No sabe que ahora no abre el ordenador y olvida los binóculos. Que a la momia le habla de unos niños suicidas, uno que se lanzó del Washington Bridge, “jumping off, Sorry”, convertido en la loca del webcam, por fantasmas homofóbicos, otra que era una poeta venezolana que pasó por la ciudad haciendo activismo. La conmovían esas muchachas, sobre todo poetas o cantantes que querían cambiar las cosas desde dentro, como las alegres y profundas Terciarias Capuchinas de su infancia, que se iban a morir a las misiones de las selvas. Cuando supo que la poeta activista se mató a su regreso a Caracas estuvo consternada, pero en lugar de asomarse a los homenajes empezó a quedarse más tiempo en la capilla.

˗ Que los subiera a una barca por los mares de China, a los pobres niños, como en sus mejores sueños, señora Francesca.

Oyó al fondo, en español, otra vez la pájara jodona. Pájara aquí, cachapera allá, pero nunca le pesó no haberse ocupado de no desplazarse socialmente. Pietro Di Donato, Madre Cabrini y Junot Díaz, serían unos blanquitos asomados como ella, en estos lugares. Pero no vino a New York a conquistar. Ni siquiera en Venezuela se ocupó del ascenso social. Le hizo gracia venir a pensar ahora en cosas tan retrógradas. Algo le decía que los animales también se estaban enfermando. El perro sufría ataques de pánico y arremetía contra ella que trastabillaba aferrada a sus paquetes y, justo antes de ser derribada, solía aparecer alguien tirando de la cadena mascullando excusas. No había manera de alcanzar la entrada de su edificio sin pasar por donde vivían los criadores de perros de pelea destinados a las apuestas clandestinas que apenas la olían, sabían que sufrían de lo mismo.
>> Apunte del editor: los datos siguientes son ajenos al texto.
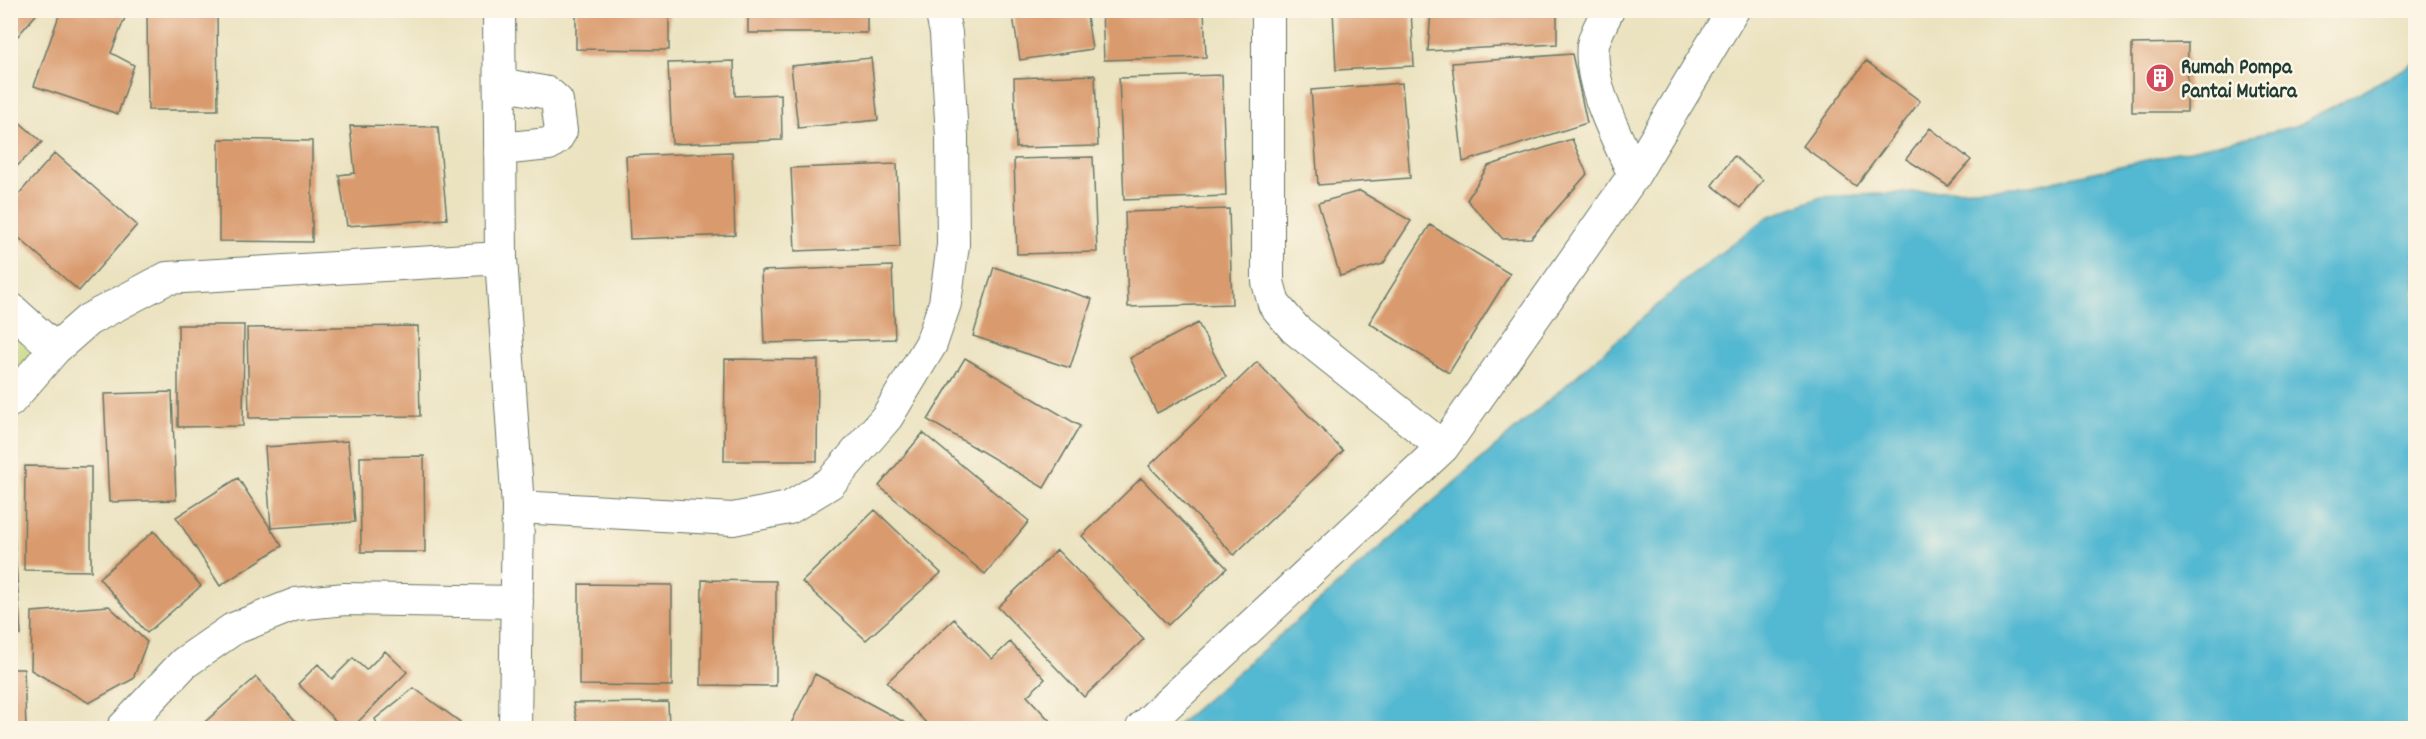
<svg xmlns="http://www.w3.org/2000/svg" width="2426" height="739" font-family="Dekko,sans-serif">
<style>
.green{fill:#bdd478;stroke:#6e8856;stroke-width:1.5}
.water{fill:#53b8d1;stroke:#397a82;stroke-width:1.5}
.building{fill:#d99a6d}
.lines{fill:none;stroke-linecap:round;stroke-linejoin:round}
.street-casing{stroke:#667765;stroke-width:34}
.street{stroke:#fff;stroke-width:32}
.labels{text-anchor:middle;stroke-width:5;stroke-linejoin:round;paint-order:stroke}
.poi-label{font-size:21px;font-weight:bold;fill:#1f3d34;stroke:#fcf5e5;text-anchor:start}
</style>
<rect width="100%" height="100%" fill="#fcf5e5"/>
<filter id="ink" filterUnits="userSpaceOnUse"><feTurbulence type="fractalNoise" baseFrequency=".0167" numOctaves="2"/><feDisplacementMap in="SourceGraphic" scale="12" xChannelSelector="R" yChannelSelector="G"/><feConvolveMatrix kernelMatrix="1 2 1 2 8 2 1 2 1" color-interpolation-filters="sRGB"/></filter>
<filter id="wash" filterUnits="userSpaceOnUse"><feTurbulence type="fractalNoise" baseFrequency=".008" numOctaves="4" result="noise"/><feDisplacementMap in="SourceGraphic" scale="24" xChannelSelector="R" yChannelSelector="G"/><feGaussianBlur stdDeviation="1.35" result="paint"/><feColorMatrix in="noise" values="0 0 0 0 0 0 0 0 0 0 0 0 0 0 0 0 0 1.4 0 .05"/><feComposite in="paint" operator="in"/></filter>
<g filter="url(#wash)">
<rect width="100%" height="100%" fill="#ebe2c0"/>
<!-- green -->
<path class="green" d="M 10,316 L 45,349 L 10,385 Z"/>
<!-- water -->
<path class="water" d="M 2415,63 L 2415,728 L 1174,728 L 1693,274 L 1768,217 L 1821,197 L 2032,186 L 2296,126 Z"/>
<g id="blocks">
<!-- building -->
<path class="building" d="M 10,10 L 40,10 L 10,45 Z
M 61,10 L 128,10 L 111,53 L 134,65 L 118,114 L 34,86 Z
M 147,10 L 217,10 L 218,110 L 148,110 Z
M 576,10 L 669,10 L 669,50 L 576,49 Z
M 748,10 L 867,10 L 867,33 L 748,33 Z
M 1012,10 L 1086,10 L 1092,49 L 1020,60 Z
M 1102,10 L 1204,10 L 1206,57 L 1104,60 Z
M 1333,10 L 1411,10 L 1414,66 L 1336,70 Z
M 1431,10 L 1557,10 L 1557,44 L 1428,51 Z
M 2188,43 L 2187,112 L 2132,112 L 2132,44 Z
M 1572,54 L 1587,123 L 1463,162 L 1452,63 Z
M 871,58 L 878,120 L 798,128 L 791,66 Z
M 734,61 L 735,96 L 781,94 L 782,140 L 672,144 L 668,63 Z
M 1866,61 L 1920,101 L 1856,186 L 1803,146 Z
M 1095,75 L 1098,146 L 1016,148 L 1014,78 Z
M 1222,75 L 1226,196 L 1124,200 L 1119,78 Z
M 1402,83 L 1410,178 L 1318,185 L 1311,90 Z
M 10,114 L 42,142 L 10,173 Z
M 350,126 L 438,127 L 447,219 L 347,226 L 339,175 L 355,173 Z
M 1930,128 L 1971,160 L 1948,186 L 1906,159 Z
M 219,139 L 312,141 L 312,242 L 219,241 Z
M 1572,139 L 1587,174 L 1531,238 L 1503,239 L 1467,200 L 1488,166 Z
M 732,152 L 735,235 L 630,239 L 626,156 Z
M 55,153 L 137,225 L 79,291 L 10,230 L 10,204 Z
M 1734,156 L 1763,180 L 1741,208 L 1712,185 Z
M 1093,157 L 1097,252 L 1017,254 L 1014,159 Z
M 897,164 L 900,247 L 795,251 L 791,168 Z
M 1360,191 L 1411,221 L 1383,264 L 1340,276 L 1318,203 Z
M 1229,209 L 1232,304 L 1128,307 L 1125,212 Z
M 1430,225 L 1510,274 L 1449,373 L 1369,323 Z
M 892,266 L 895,339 L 764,343 L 761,271 Z
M 994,267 L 1092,299 L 1070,368 L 973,336 Z
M 1198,323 L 1226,377 L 1157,413 L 1130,358 Z
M 178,325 L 244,325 L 243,426 L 178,427 Z
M 418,326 L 420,416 L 249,418 L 247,328 Z
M 965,358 L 1080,426 L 1044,488 L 928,420 Z
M 725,359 L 818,360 L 817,461 L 724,461 Z
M 1257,362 L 1343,451 L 1234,555 L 1149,466 Z
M 172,392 L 176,500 L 109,502 L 104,394 Z
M 923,433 L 1029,521 L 985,574 L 879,486 Z
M 348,441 L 355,522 L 271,528 L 265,447 Z
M 424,456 L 425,552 L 361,552 L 360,457 Z
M 25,466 L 91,467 L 91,571 L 24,570 Z
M 238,478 L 282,546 L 220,586 L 176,517 Z
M 1141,478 L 1227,568 L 1168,625 L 1082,536 Z
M 875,510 L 941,573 L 866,640 L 802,582 Z
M 10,519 L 13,519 L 21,635 L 10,636 Z
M 154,531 L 201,586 L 147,633 L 99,578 Z
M 1057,550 L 1144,639 L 1084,697 L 998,607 Z
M 702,580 L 776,581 L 776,686 L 701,685 Z
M 579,584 L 672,585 L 672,686 L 579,685 Z
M 109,606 L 147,642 L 133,679 L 89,703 L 31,670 L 32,612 Z
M 954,619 L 992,659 L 1010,642 L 1045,679 L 1027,696 L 1051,722 L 1044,728 L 931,728 L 887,682 Z
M 385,651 L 407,672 L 352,728 L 343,728 L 298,684 L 318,664 L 332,679 L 353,658 L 366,670 Z
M 10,669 L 24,669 L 26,728 L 10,728 Z
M 815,674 L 915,728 L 789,728 Z
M 256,677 L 302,728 L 198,728 Z
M 414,688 L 460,722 L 460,728 L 379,728 L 375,719 Z
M 668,702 L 669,728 L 578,728 L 573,703 Z"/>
</g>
</g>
<g filter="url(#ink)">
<use href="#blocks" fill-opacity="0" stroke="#667765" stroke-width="1.5"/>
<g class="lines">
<!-- street casing -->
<g class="street-casing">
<path id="street" d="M 499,10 L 501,258 L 518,507 L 515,728
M 1268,10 L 1268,282 L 1274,304 L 1295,329 L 1443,447
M 1608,10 C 1603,21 1595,34 1593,45 C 1588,85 1618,139 1634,175
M 500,149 L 549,144 L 556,139 L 561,131 L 557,101 L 548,93 L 500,84
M 10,308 L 55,349
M 10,401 L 55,349 L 88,320 L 167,278 L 501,258
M 518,507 L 733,519 L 789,508 L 830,483 L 887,417 L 931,344 L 945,303 L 953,245 L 952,137 L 946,33 L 941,10
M 123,728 L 184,663 L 233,629 L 296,604 L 345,599 L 517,602
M 1142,728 L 1443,447 L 1634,175 L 1733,10"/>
</g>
<!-- street -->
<use href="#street" class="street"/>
</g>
</g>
<!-- icons -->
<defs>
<g id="building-disc" transform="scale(1.5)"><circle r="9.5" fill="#d1495b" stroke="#fcf5e5"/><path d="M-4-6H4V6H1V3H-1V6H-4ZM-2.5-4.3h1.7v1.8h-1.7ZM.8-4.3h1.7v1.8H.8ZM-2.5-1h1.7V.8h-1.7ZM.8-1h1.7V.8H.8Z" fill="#fff"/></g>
</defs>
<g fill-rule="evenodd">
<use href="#building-disc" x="2160" y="78"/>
</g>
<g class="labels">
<!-- poi labels -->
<g class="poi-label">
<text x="2181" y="73">Rumah Pompa<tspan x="2181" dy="24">Pantai Mutiara</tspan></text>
</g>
</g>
<!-- margin -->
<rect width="2426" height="739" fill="none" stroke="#fcf5e5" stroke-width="36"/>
</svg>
Berkut entró con su propia llave y la vio en el suelo, con el teléfono, la portátil y las compras regadas por el piso. Adivinó que había vuelto a suceder. Apenas su amiga lograba sobreponerse, una nueva escaramuza le restaba fuerzas. Se valieron de todos los recursos de buenas vecinas hasta que intervino la policía, solamente para demostrar la buena educación, la legalidad y hasta el heroísmo del animal que, como se demostraba con vídeos, no pocas veces se había interpuesto entre el proyectil de los zorrillos que salían del bosque al caer la noche y un ojo de bebé en peligro. Un zorrillo puede ser mortal para un recién nacido y una señora mayor que a duras penas se tiene en pie, también.

Nirgidma y todas las arpías de la zona arrastran al perro por los aires con alguien enredado a la cadena. Piensa que su amiga abrirá los ojos y, como antes, se irá con los binóculos a rastrear adonde sueltan la carga aquellos pájaros.